You just want to die.
You reach the breaking point.
You try to live because you said you would.
The grief is so great.
You know you’re a goddamn burden.
You know it’s a lost cause anyway.
You cry all day because you really fucked up.
You really fuck up.
All the goddamn time.
You are a dumb fuck.
You are self-destructively codependent.
You just want to die.
You promised not to.
You got nothing.
You can’t say what’s really wrong because it’s so shameful.
You can’t say what’s really wrong.
You hope a bus will just make it painless.
You can’t say what’s really wrong.
You. Want. To. Eat. Tylenol for breakfast. Your own bullshit for lunch. Bottles and bottles of Ativan for dinner. drugs. alcohol. more. Just hoping that it will be an accident.
You can’t say what’s really wrong.
You can’t go back to where things were.
You’ll die anyway if they move much more.
You committed and consented to your codependency.
You are just a brave little fucking fuckup.
You should die.
You can’t die.
You just die inside instead.
DIE INSIDE INSTEAD.
Die.
Inside.
Instead.
You see yourself clearly. The ugliness. The beauty. Haha jk. No beauty. Was foolin’.
You make your own bed of nails.
You gotta sleep there.
That’s all there is.
Because sometimes, you look back on the last few months, and you think, “I’ve really made a mess of my life. And I accept the consequences.”
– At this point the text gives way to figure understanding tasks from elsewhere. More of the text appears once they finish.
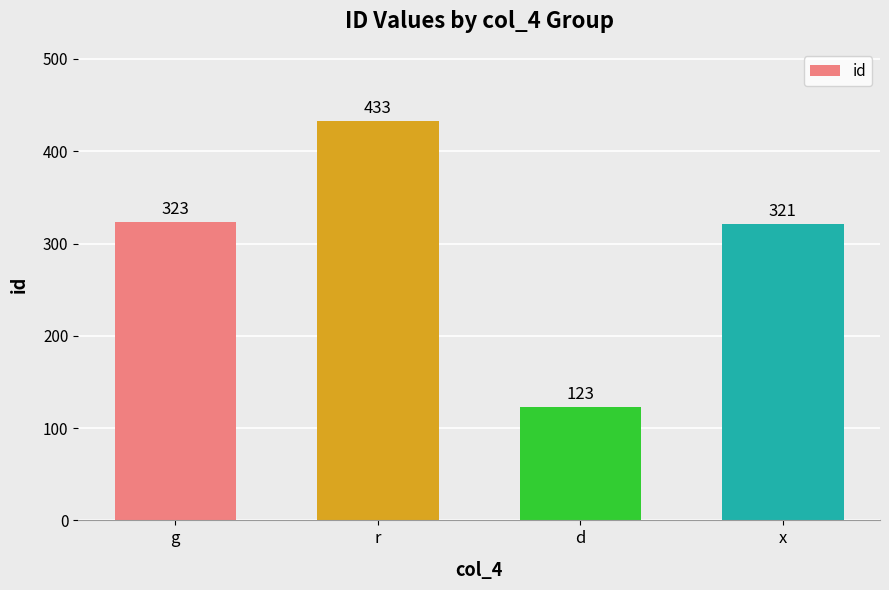

What is the change in value from r to x?

-112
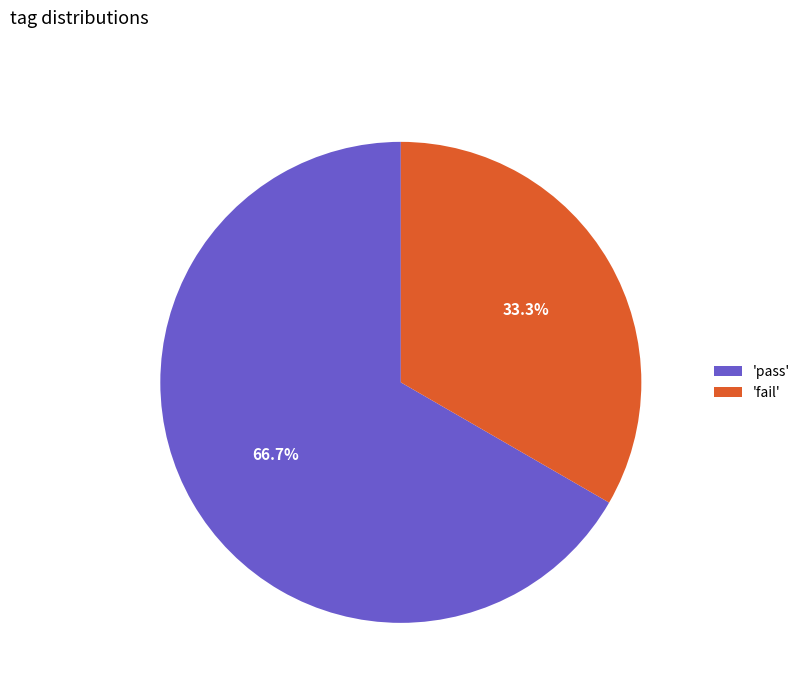

What is the total percentage of 'pass' and 'fail'?

100.0%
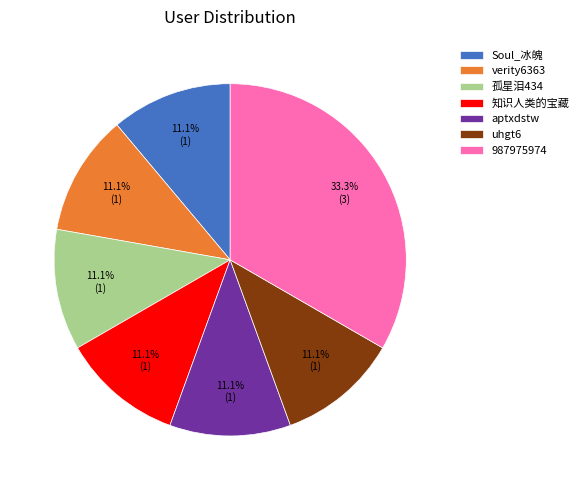

What percentage is the Soul_冰魄 slice, to the nearest percent?

11%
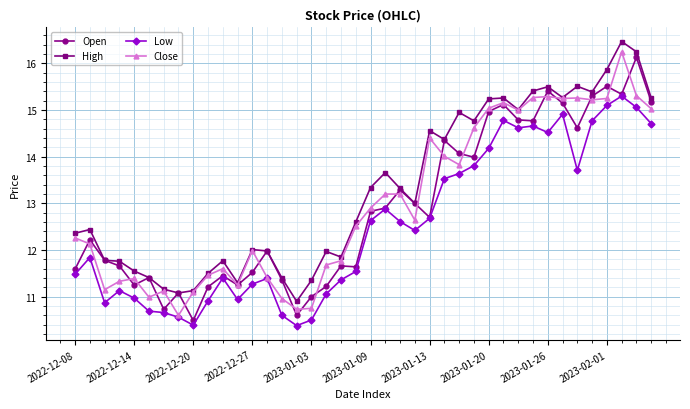

What is the greatest value displayed?

16.5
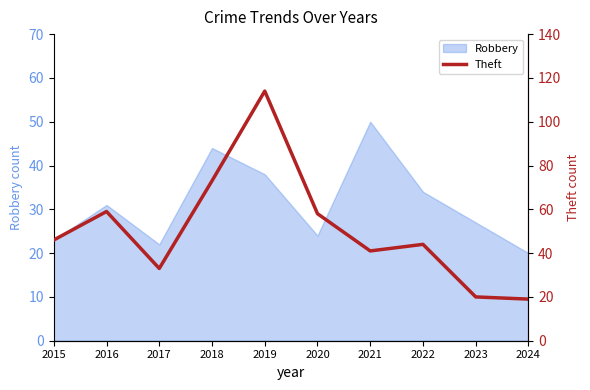

How many data points are less than 46?

5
But the consequences are far, far worse that you thought.
Because sometimes, you don’t get to die. You don’t get to leave.
Sometimes, you must face your most agonizing grief. Every. God. Damn. Day. Because. It’s. My. Own. Fault. Anyway.
I deserved it. I said yes. So whose fault is it but my own?
No ones. It’s my own.
So you can’t say what’s really wrong because then you’d make it far far worse. I’m an adult. I know what I got myself into.
You make your own bed.
And now I gotta fucking lie in it. Until natural death, and that’ll be a long, long time.